Ma vivere da libertario e da uomo gay in Via Stalingrado è come camminare su una faglia storica. Parte della città abbraccia la libertà individuale; un’altra parte — quella incisa sulle targhe stradali — sembra ancora prigioniera del culto del collettivismo, anche quando si tratta di onorare tiranni.

Il nome Stalingrado dovrebbe indignare tanto quanto indignerebbe un’ipotetica Via Franco o Via Pinochet. Perché qui, sotto il velo della retorica antifascista, Bologna ha dimenticato di fare i conti anche con il comunismo totalitario.
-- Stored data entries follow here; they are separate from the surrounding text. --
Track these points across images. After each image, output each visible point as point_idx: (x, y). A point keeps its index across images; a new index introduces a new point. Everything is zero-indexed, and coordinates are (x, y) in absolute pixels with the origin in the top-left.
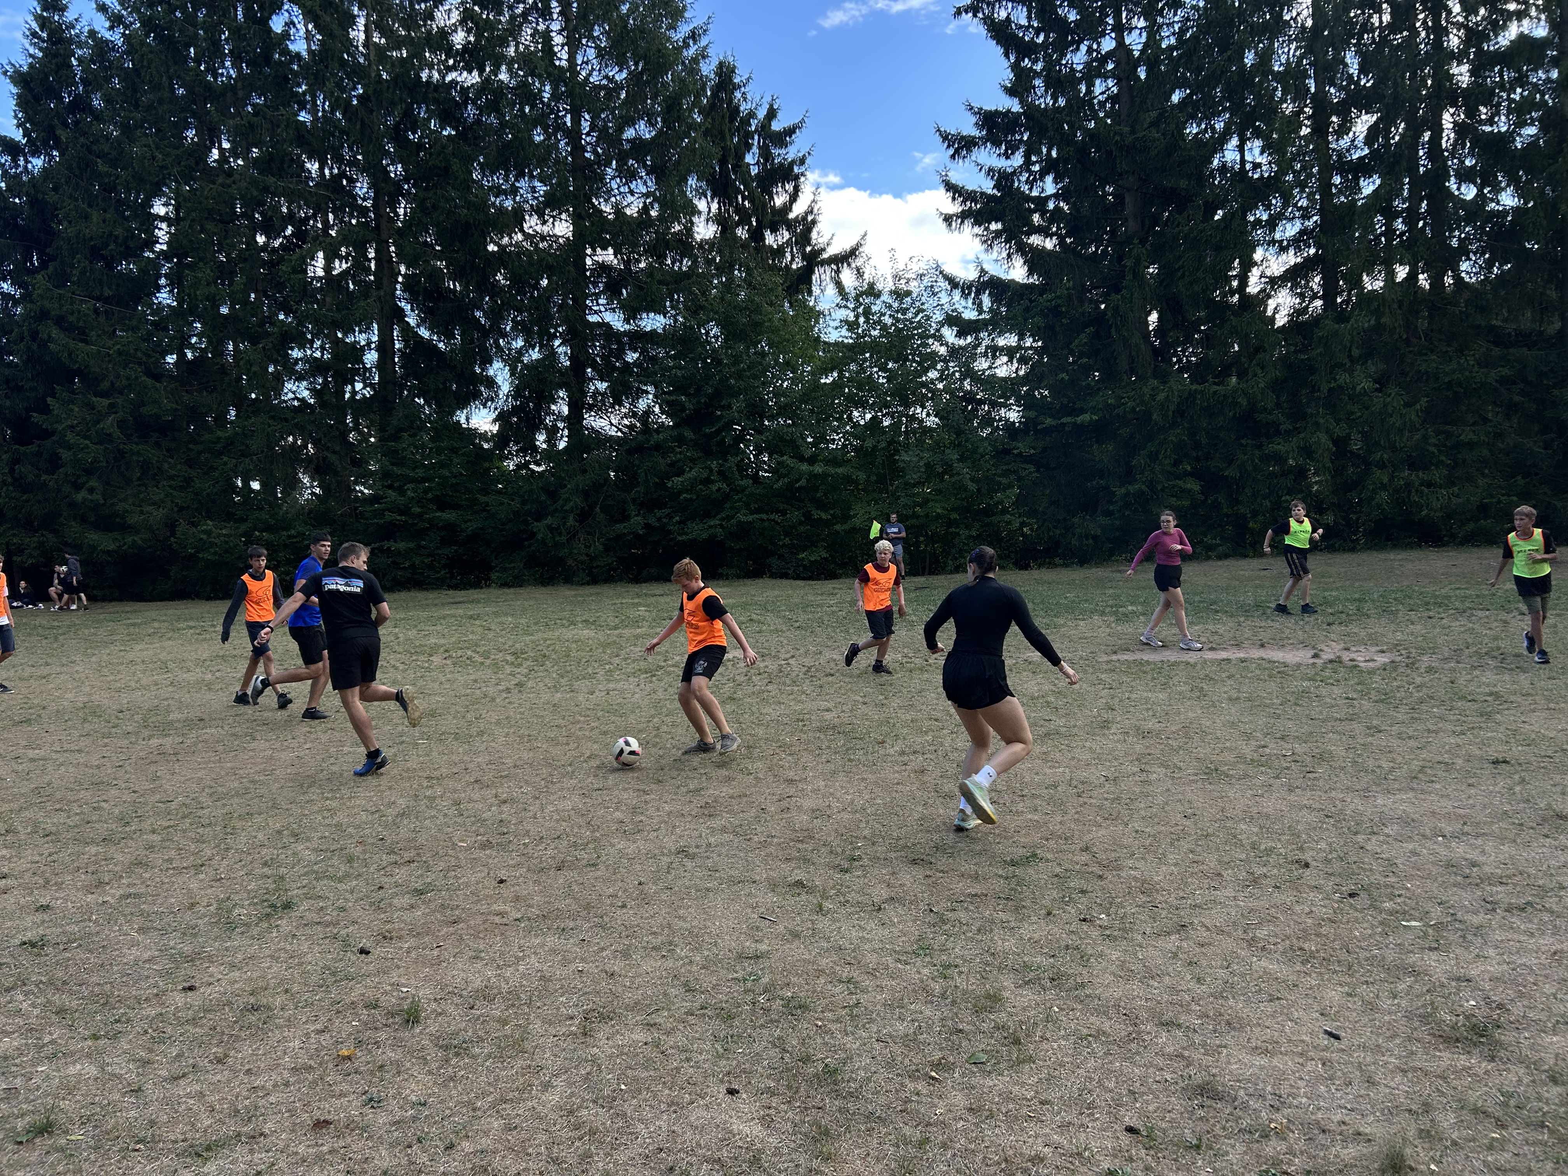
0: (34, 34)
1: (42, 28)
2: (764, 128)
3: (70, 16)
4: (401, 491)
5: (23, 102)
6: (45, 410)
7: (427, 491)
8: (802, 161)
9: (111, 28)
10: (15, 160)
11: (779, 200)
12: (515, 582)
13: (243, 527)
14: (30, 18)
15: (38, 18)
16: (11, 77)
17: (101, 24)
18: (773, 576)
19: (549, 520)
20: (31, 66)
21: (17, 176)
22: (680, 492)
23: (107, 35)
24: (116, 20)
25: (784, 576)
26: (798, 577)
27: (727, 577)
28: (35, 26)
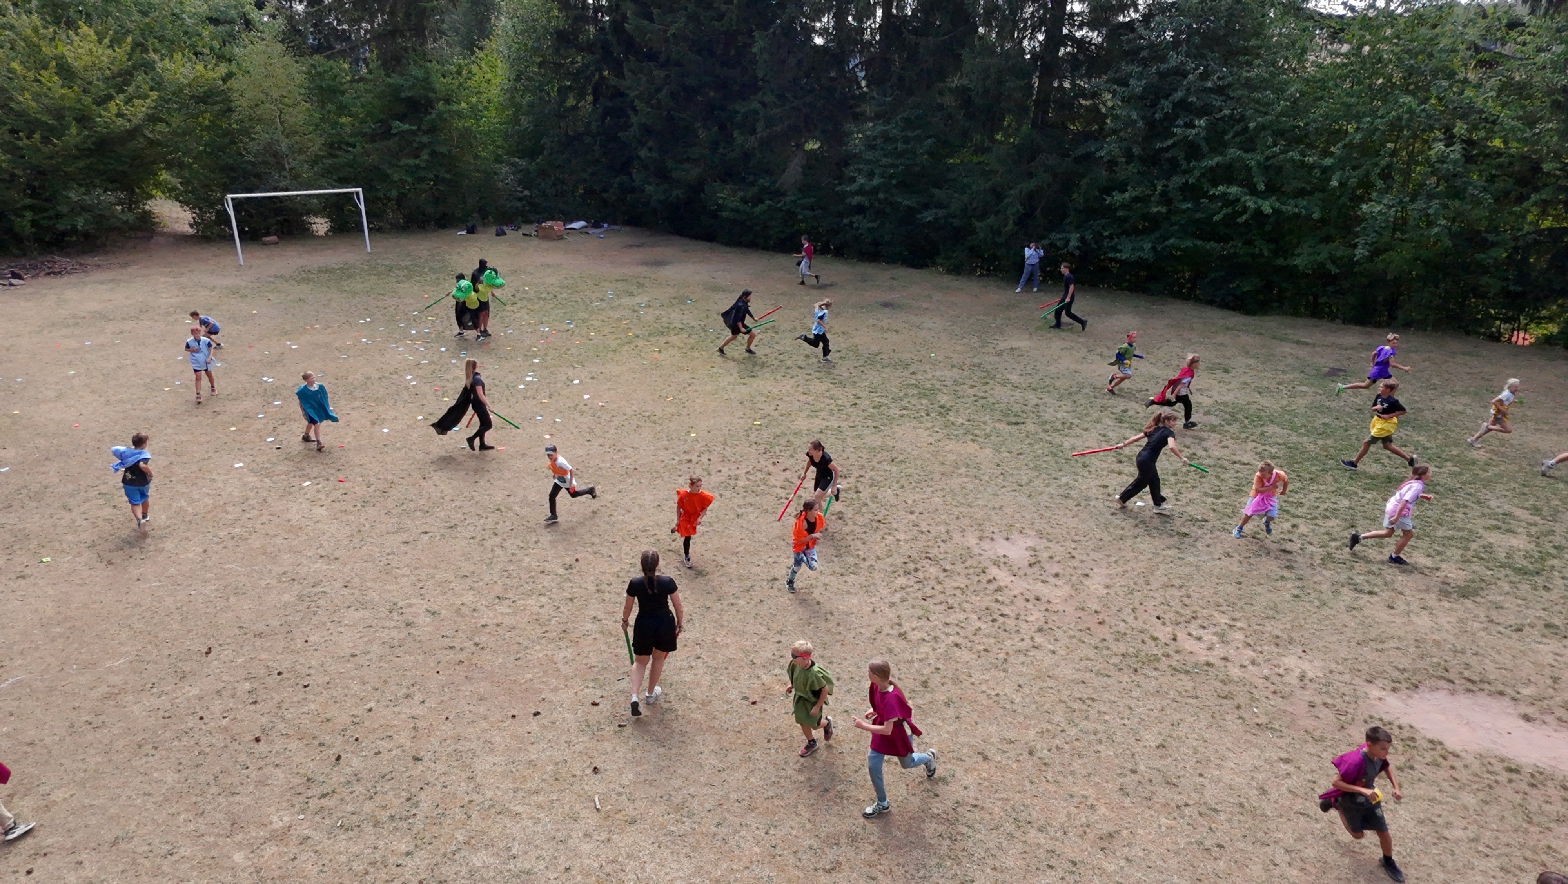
7: (891, 177)
12: (956, 270)
19: (991, 220)
22: (1116, 209)
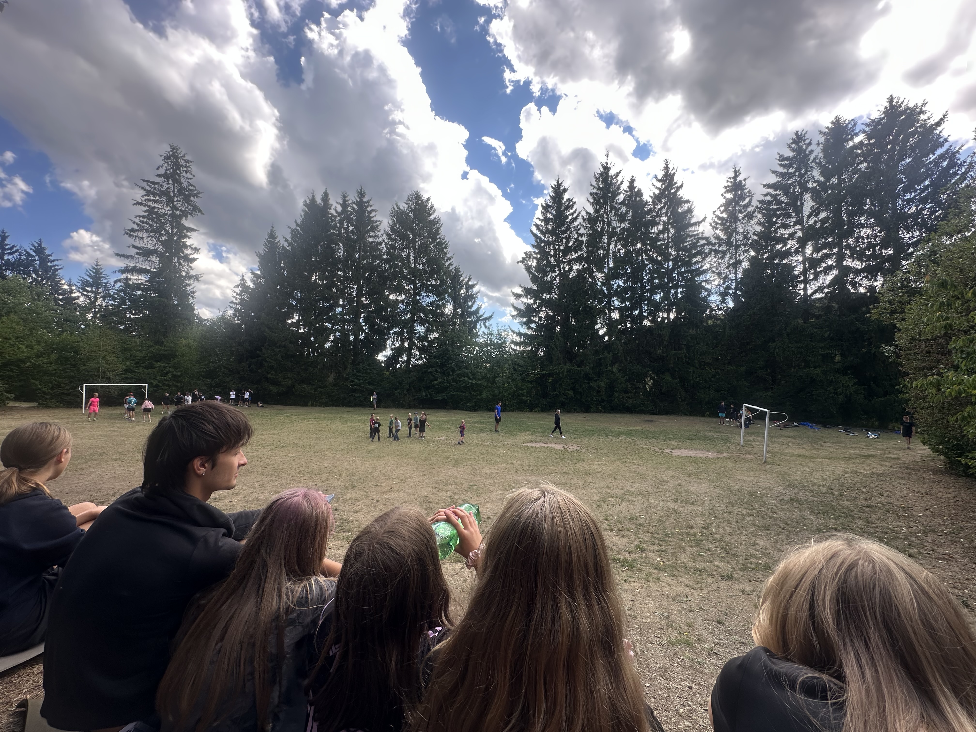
0: (266, 245)
1: (269, 243)
2: (467, 283)
3: (277, 240)
4: (359, 380)
6: (261, 350)
8: (477, 294)
9: (288, 246)
10: (257, 279)
11: (470, 303)
13: (314, 387)
15: (267, 241)
16: (259, 256)
17: (286, 244)
18: (460, 410)
19: (399, 391)
20: (265, 254)
21: (257, 283)
24: (290, 244)
25: (463, 410)
26: (466, 410)
27: (447, 409)
28: (267, 243)
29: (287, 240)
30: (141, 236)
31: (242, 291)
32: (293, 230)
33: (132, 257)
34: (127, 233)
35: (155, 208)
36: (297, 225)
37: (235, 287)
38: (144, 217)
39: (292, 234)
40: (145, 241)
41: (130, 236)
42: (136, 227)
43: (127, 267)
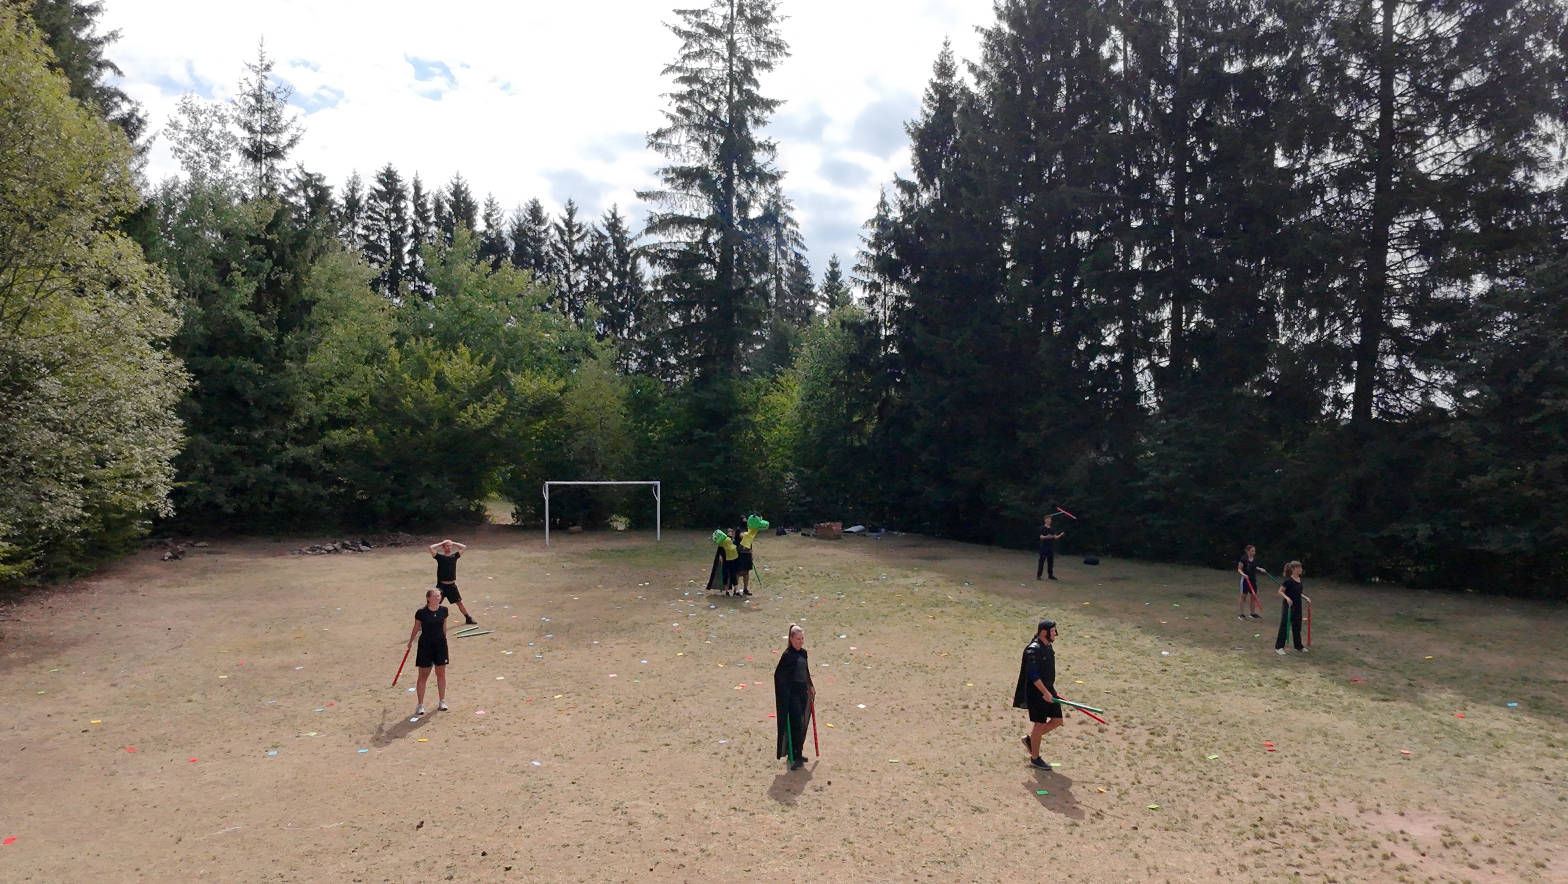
0: (931, 98)
1: (936, 92)
3: (956, 79)
5: (920, 152)
9: (978, 84)
10: (911, 197)
14: (928, 86)
16: (913, 134)
17: (972, 82)
20: (927, 123)
21: (912, 208)
23: (974, 89)
24: (982, 76)
28: (931, 91)
29: (972, 68)
30: (675, 142)
31: (877, 236)
32: (989, 35)
33: (661, 194)
34: (652, 143)
35: (700, 70)
36: (1000, 17)
37: (865, 226)
38: (681, 97)
39: (986, 45)
40: (684, 150)
41: (659, 147)
42: (668, 124)
43: (651, 219)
Non si può celebrare il Pride sotto il nome di chi ha fatto dell’identità queer un crimine di Stato.

Se Bologna ha la libertà nel cuore, che la mostri anche sui muri

Bologna non ha bisogno di cambiare per essere amata. Ma ha il dovere morale di interrogarsi sui propri simboli. Via Stalingrado oggi è solo una strada, certo. Ma anche i nomi parlano. Anche i muri hanno memoria.

E se questa città vuole davvero onorare la libertà — quella vera, non quella mitizzata nei manifesti — deve cominciare a camminare nel futuro senza trascinarsi dietro, in silenzio, il nome di chi perseguitò le stesse libertà che oggi difendiamo.